What you will do:
Take the line with "left ear: (156, 164)" as the first and the last line of the data as the end. Write out both and every line between exactly, except pictures.

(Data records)
===============
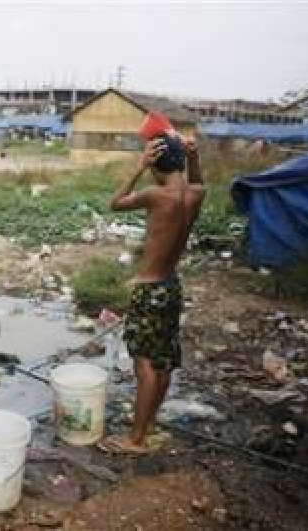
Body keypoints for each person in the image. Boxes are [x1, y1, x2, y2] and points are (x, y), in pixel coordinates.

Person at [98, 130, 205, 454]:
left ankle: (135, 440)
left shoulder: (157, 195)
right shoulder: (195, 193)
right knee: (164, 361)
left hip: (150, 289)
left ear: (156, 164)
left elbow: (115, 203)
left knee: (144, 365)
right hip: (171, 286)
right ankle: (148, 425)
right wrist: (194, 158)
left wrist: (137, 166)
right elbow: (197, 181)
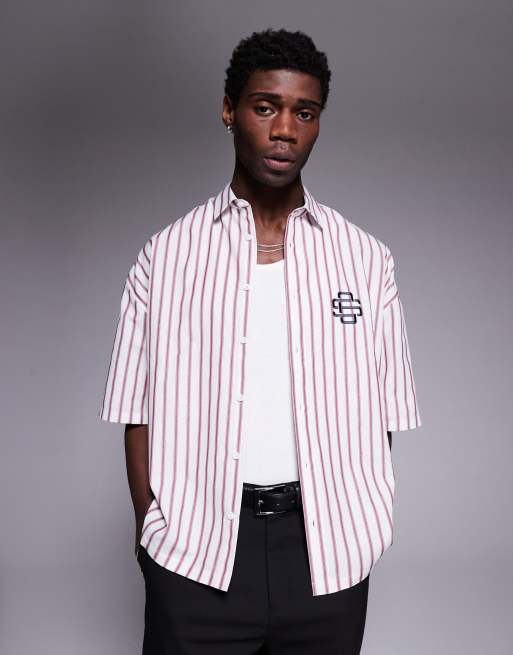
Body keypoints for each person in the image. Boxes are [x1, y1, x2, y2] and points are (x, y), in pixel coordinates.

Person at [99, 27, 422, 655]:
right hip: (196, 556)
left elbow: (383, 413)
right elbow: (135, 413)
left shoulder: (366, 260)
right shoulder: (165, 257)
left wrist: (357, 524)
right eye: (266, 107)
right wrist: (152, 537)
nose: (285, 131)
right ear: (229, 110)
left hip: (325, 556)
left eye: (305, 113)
===============
Written solution:
left ear: (156, 164)
left elbow: (115, 203)
left knee: (144, 365)
right hip: (171, 286)
right ankle: (148, 425)
right wrist: (194, 158)
left wrist: (137, 166)
right elbow: (197, 181)
Body keypoints for each person in the image. Boxes are [x1, y1, x2, y2] and points are (x, y), in pixel coordinates.

Person at [99, 27, 422, 655]:
right hip: (196, 556)
left elbow: (383, 413)
right elbow: (135, 413)
left shoulder: (366, 260)
right shoulder: (165, 257)
left wrist: (357, 524)
right eye: (266, 107)
right wrist: (152, 537)
nose: (285, 131)
right ear: (229, 110)
left hip: (325, 556)
left eye: (305, 113)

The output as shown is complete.